*** DOCUMENT EXCERPT Section Begins ***

FDA Recall Terminated

BIOMET Spine, 5.5 TI 5.5x50mm Translation Screw Polaris 5.5 TI Spinal System. Rx Only. Non-Sterile. Intended for immobilization and stabilization as an adjunct to fusion as a pedicle screw fixation system

Recall: Z-0359-2014 · Initiated August 22, 2013

Recall

Recall Number
Z-0359-2014
Event Number
66300
Firm
Ebi, Llc
FEI Number
2242816
Product Code
HWC
Status
Terminated
Root Cause
Device Design
Initiated
August 22, 2013
Posted
November 19, 2013
Terminated
August 31, 2016
Address
100 Interpace Pkwy, Parsippany, NJ, 07054-1149

Description

BIOMET Spine, 5.5 TI 5.5x50mm Translation Screw Polaris 5.5 TI Spinal System. Rx Only. Non-Sterile. Intended for immobilization and stabilization as an adjunct to fusion as a pedicle screw fixation system

Reason

Polaris Translation Screw Failures were recently reported to Biomet Spine. These failures are generally described as dissociation of the screw head from the shaft of the Polaris Translation Screw.

Action

Urgent Product Information notices dated 8/22/2013 were mailed via FedEx to distributors on 8/23/2013. Follow-up emails with a copy of the UPI notice were sent to distributors on 8/23/2013. The UPI notice informed the customers of the issue with the product and how to identify the affected product. Customers were advised that the Polaris Translation Screw System and the SpF Implantable Spine Fusion Stimulator not be used in conjunction with any implants containing cobalt chrome. Firm contacts were provided in case customers had any questions. EBI, LLC had a conference call with their domestic distributors on 8/23/2013 informing them they are required to notify their customers.

Distribution

Nationwide distribution including Puerto Rico.

Quantity

7,092 units

*** DOCUMENT EXCERPT Section Ends ***
*** EXERCISE DATA Section Begins ***

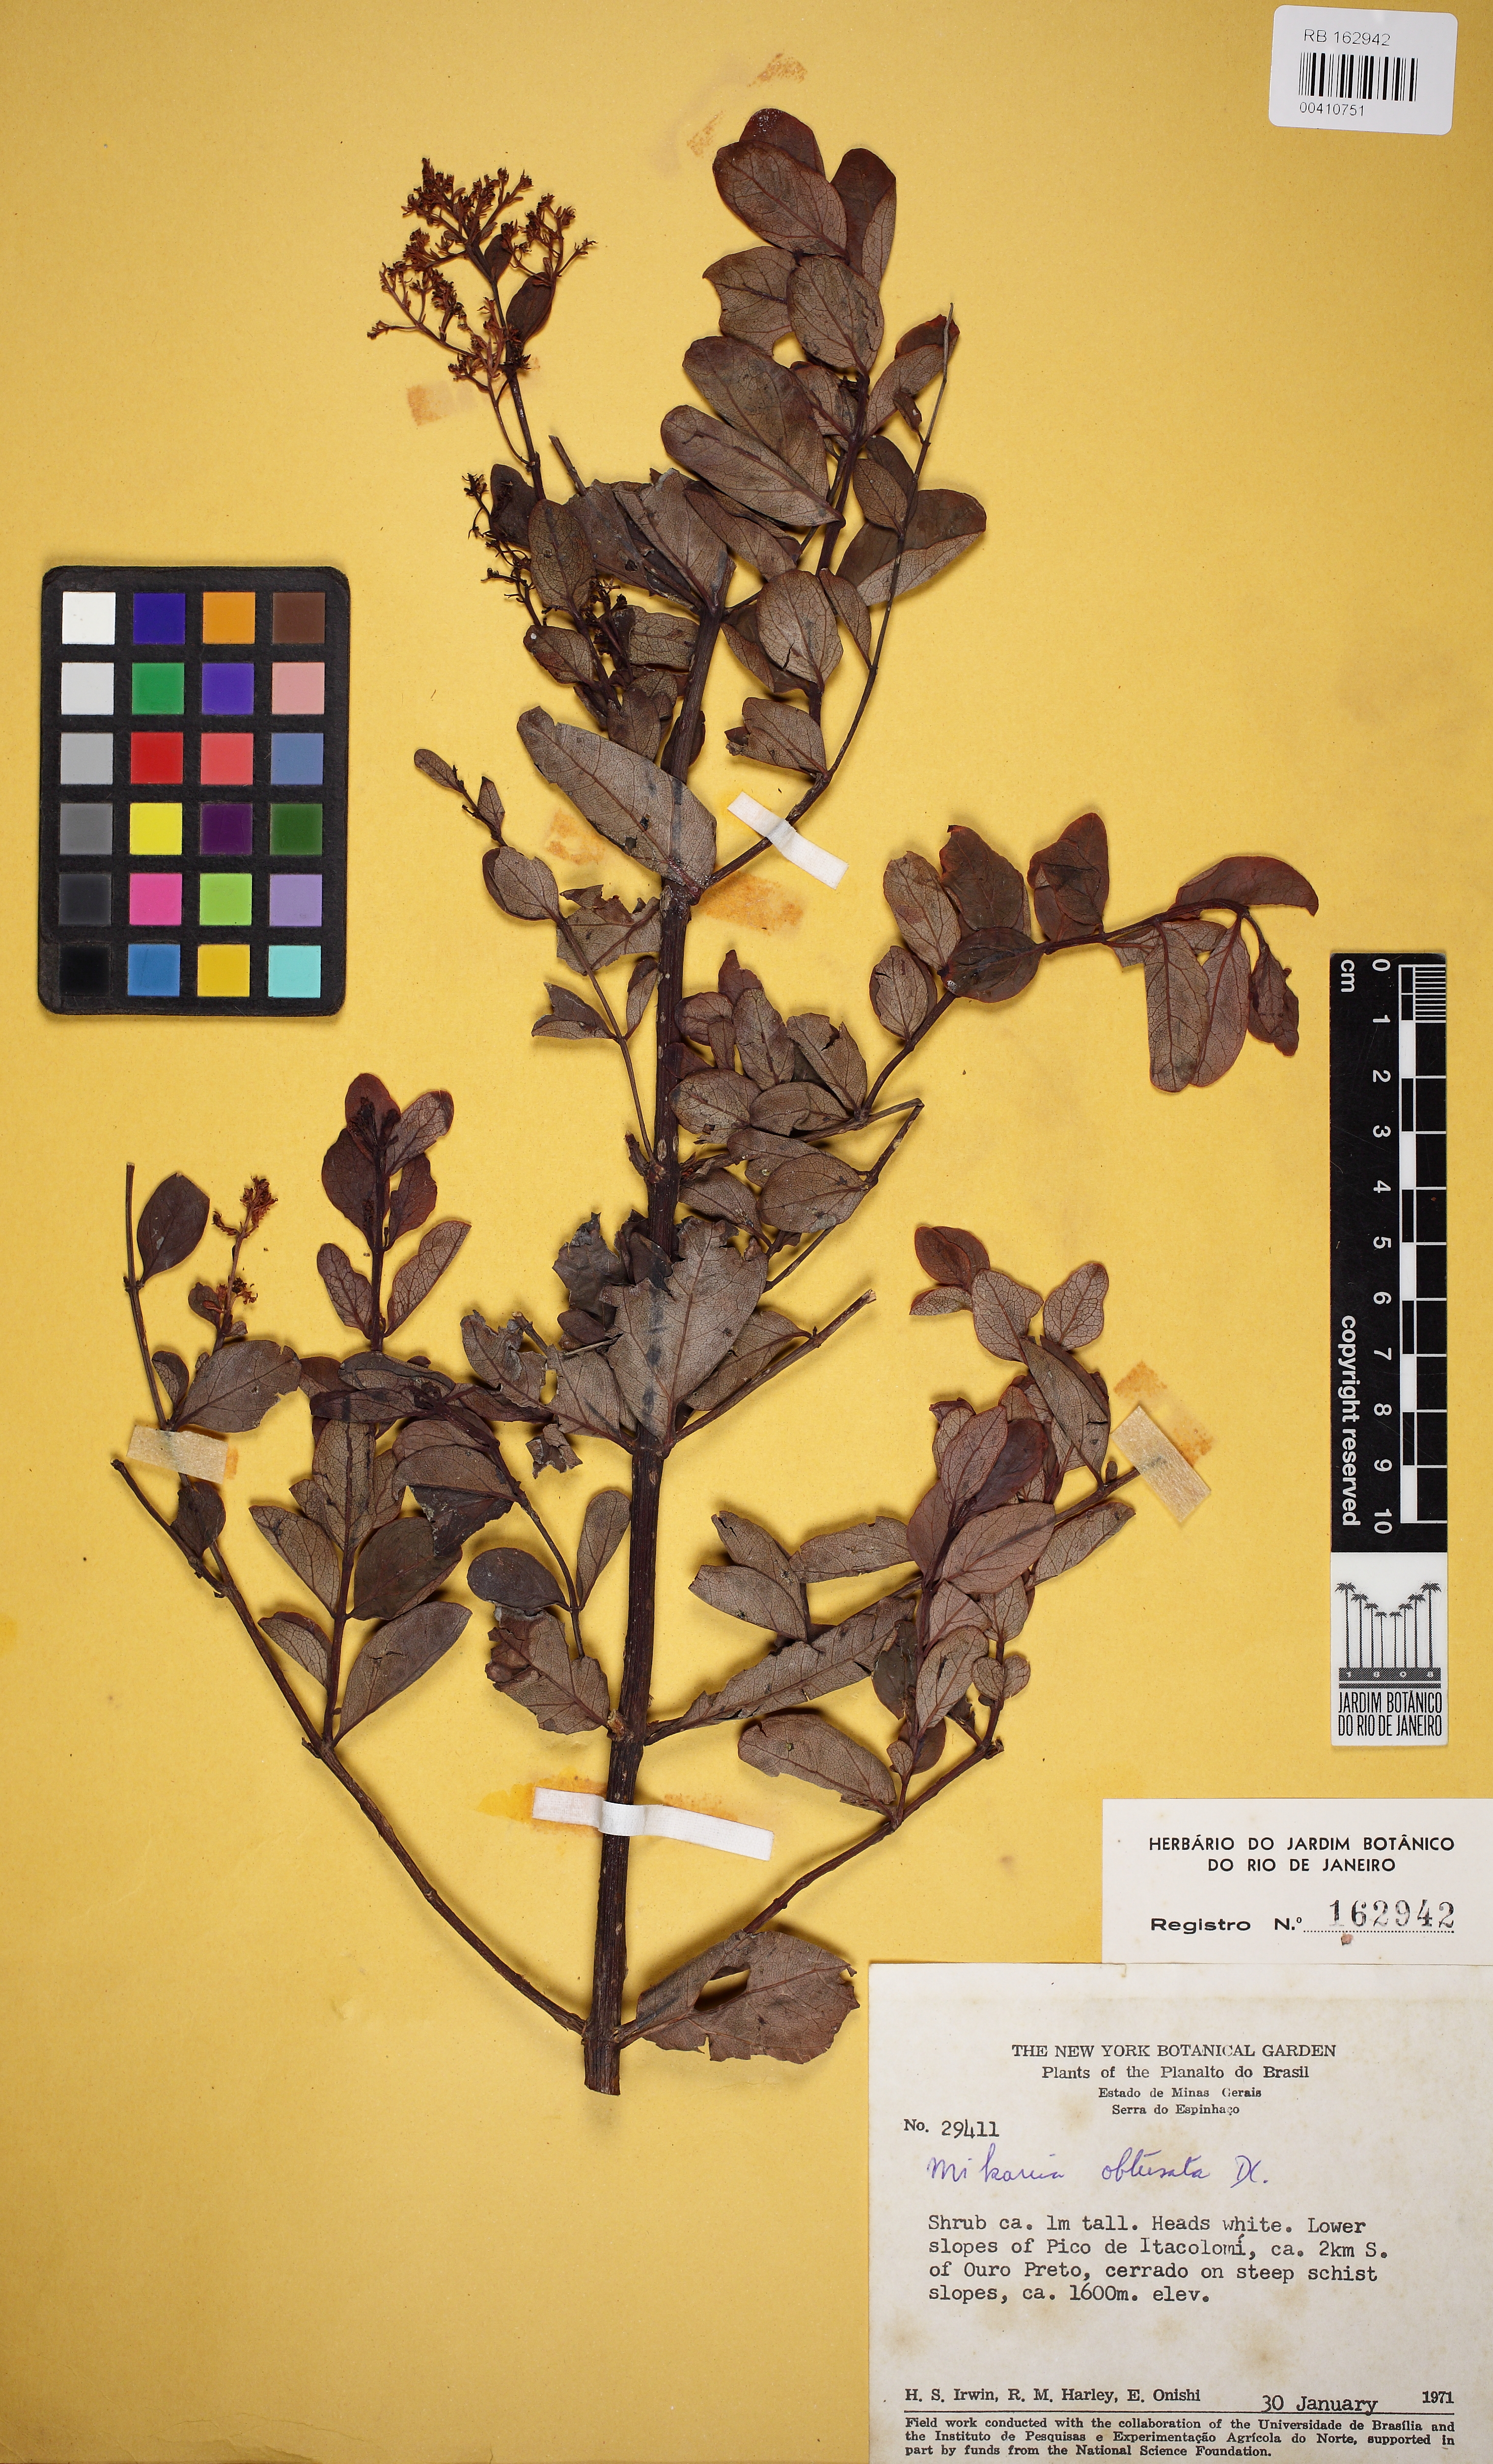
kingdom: Plantae
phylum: Tracheophyta
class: Magnoliopsida
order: Asterales
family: Asteraceae
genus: Mikania
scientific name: Mikania obtusata
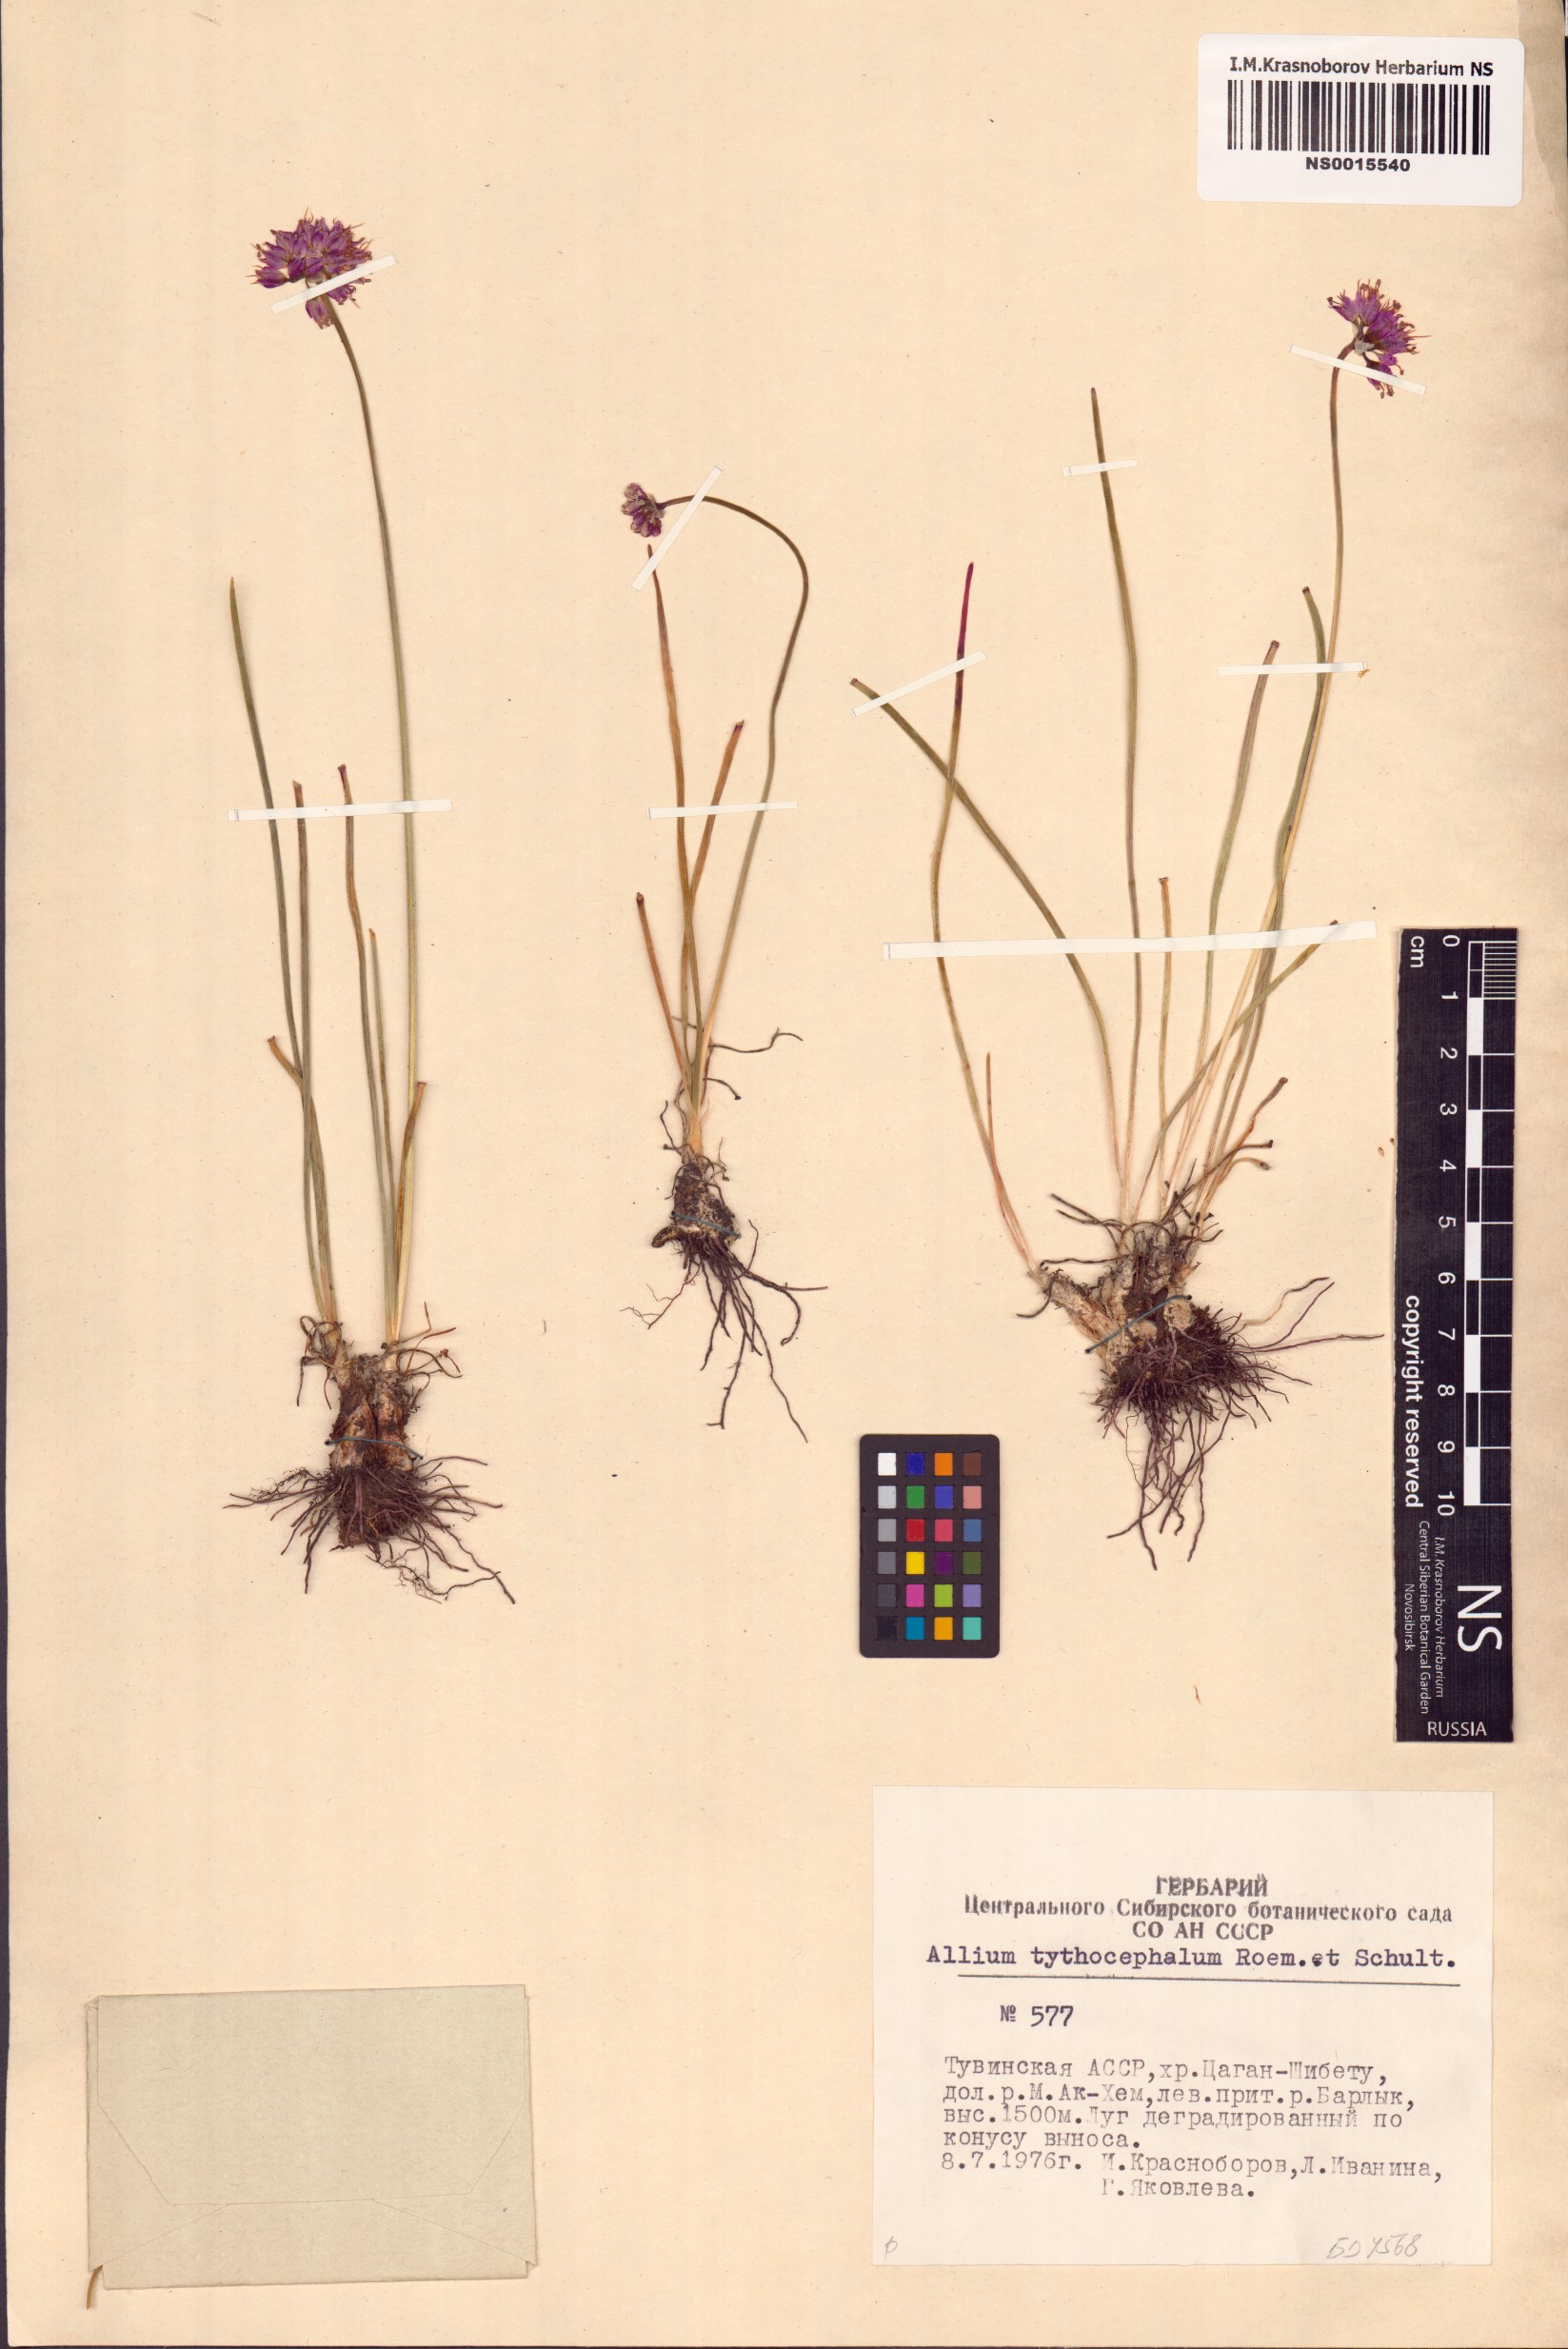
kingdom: Plantae
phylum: Tracheophyta
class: Liliopsida
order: Asparagales
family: Amaryllidaceae
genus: Allium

*** EXERCISE DATA Section Ends ***

> TRY IT
Answer these from the recall notice:
(a) What root cause does it list?
(b) On what date was the recall terminated?
(c) How are the reported screw failures generally described?
The items are separate material, unrelated to the recall notice.

> TASK RESPONSE
(a) Device Design
(b) August 31, 2016
(c) As dissociation of the screw head from the shaft of the Polaris Translation Screw